Ø Niyet Ahlakı (Kant)
Ø Sonuç Ahlakı ( Aristoteles)
Ø Ödev Ahlakı (Modern)
Etik genelde Felsefenin değerlerle olan kısmını oluşturur. Bu anlamda etiğe başlarken ilk yaptığımız ayrım : olgu ve değer ayrımıdır. Havanın soğuk olmasından bahsederken bir olguya yada gerçekliğe işaret ederiz. Fakat bir şeyin iyi veya kötü olmasından bahsederken bir değer yargısından bahsederiz.
Erik genel anlamıyla değerlerle ilgilenen bir felsefedir. Belli başlı sorular değerin olup olmadığı – eğer varsa- ne tür varlığa sahip oldukları, değerlerin yapısı özenel mi –nesnel mi yada başka türden mi, değerlerin kaynağı veya bir değer yapan şeyin ne olguğu vs gibi sorulara cevep arar. Bu anlamda temelde iki tür değerden bahsedilir:
1. Ahlaki Değerler
2. Estetik Değerler
Ahlak felsefesi, ahlaki değeri almakta ve bunlar üzerinde icelemeler yapar. ‘Değerin yapısı nedir? ‘ sorusunu sorar. Sokrates bu soruya : nesnel bir değerin olduğunu söyleyerek cevap veririr. Çünkü ona göre adalet, cömertlik gibi şeylerle ilgili olarak insanlar arasında bir görüş birliği vardır. İlk bakışta bu çok açığa çıkmasa bile sıkı bir soruşturmadan sona insanların benzer ortak görüşleri olduğu ortaya çıkar.

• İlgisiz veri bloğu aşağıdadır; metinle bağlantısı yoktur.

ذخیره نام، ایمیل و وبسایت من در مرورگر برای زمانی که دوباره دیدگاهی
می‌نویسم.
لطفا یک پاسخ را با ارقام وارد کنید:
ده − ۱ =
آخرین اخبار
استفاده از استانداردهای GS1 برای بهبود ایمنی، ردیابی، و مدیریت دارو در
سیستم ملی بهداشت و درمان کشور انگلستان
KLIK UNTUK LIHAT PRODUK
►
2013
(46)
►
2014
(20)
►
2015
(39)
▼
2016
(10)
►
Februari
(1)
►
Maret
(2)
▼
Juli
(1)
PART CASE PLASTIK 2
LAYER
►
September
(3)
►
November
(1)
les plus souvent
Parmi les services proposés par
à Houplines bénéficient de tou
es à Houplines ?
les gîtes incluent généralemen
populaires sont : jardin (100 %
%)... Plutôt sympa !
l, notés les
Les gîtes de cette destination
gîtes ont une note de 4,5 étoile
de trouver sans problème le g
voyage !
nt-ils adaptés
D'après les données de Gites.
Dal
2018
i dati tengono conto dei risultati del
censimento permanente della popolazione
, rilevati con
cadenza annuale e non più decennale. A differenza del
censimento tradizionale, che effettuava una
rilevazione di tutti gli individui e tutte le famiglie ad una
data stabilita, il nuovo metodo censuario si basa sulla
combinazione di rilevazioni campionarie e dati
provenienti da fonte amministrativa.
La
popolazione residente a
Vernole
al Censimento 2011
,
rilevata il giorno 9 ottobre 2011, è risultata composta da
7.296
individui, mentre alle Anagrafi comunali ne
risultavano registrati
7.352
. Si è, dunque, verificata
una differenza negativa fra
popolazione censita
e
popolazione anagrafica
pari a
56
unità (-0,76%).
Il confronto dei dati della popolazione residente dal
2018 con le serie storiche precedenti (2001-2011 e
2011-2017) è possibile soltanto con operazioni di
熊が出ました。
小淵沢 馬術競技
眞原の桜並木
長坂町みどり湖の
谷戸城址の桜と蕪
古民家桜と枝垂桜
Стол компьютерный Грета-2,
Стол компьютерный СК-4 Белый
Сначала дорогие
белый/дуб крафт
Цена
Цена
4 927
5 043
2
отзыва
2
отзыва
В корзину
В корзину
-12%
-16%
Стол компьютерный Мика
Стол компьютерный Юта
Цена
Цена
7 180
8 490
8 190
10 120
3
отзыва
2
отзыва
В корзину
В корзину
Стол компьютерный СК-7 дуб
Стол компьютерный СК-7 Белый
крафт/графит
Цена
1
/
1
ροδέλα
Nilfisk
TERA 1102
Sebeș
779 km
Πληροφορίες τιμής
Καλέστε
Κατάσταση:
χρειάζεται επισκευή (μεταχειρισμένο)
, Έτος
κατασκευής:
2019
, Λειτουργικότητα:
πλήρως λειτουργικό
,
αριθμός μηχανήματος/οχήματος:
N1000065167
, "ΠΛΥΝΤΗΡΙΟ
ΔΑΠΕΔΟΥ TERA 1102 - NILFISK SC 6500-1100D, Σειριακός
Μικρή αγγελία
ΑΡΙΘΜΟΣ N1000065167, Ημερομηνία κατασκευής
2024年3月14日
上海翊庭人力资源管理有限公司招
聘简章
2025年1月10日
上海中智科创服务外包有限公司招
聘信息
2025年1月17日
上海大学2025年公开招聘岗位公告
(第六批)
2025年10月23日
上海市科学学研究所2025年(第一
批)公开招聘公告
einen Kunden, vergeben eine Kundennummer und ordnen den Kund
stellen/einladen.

Değerlerin nesnel olduğunu savunanlar nesnelere yüklenen değerlerde gerçekte nesneye ait olan nitelikler arasında bir ayırım yapar. Bir şeyi değerli yapanın ne olduğu sorusu, aynı zamanda değerinin kaynağında ne oldğu sorusudur. Bu anlamda üç ayrı cevapla karşılaşırız:
Bu görüşün en önemli temsilcisi Moore’dir. Moore kavramları basit ve birleşik olarak ikiye ayırır. Buna göre birleşik kavramlar basit kavramlardan oluşur. Bu kavramlar aracılığıla tanımlanırlar. Örneğin ; üçgenin iç açıları toplamı 1800 olduğu ve onun geometrik bir şekil olduğunu söylediğimizde üçgen birleşik bir kavramdır. Çünkü basit kavram olan açılar aracılığıyla üçgeni tanımlarız. Sonuç olarak açıklanamaz olan basite indirgenir.
2. Değerli olan haz veici olandir.
Bu görüşe göre değer hazda, değerli olan ise haz verici olandadır. Genelde çıkış noktası gündelik yargılardır. Çünkü biz çoğu zaman haz verici olanı ‘ iyi veya değerli olan’ olarak tanımlarız. Bu anlamda değerin nesnelliğinden çok öznel olan haz’a vurgu yapılır.
3. Değerli olan arzu ve tercih olandır.
Bu ahlaka göre değerli olan bir şey daha çok onu değerli olarak gören özne ile ilgilidir. Temsilcilerinden biri de Spinoza’dır. Spinoza:’ bir şeyi iyi olduğu için arzu etmeyiz , arzu ettiğimiz için iyidir.’ Görüşünü savunur. Buna göre değer daha çok öznel olarak kabul edilir. Değerler varlığın tercihine tabi kılındığı için belli ölçüde görecelidir. Yani verlıktan varlığa değişir.